▶ **Material supplied**
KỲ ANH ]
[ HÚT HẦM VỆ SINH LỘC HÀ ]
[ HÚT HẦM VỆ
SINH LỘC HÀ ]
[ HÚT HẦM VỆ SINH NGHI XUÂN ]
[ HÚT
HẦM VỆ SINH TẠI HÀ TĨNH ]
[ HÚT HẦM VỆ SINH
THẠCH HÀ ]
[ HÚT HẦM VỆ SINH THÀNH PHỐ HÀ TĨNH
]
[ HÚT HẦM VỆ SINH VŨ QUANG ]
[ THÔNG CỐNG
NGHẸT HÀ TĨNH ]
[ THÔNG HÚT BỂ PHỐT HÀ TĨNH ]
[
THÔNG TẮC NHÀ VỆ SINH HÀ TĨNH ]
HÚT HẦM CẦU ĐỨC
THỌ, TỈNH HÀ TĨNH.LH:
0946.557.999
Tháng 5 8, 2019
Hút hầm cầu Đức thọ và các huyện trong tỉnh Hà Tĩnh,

▶ **What is required**
Please find every line in the material that contains the string "THÔNG" and copy each of those lines. Case counts.

▶ **Output of the exercise**
[ THÔNG CỐNG
[ THÔNG HÚT BỂ PHỐT HÀ TĨNH ]
THÔNG TẮC NHÀ VỆ SINH HÀ TĨNH ]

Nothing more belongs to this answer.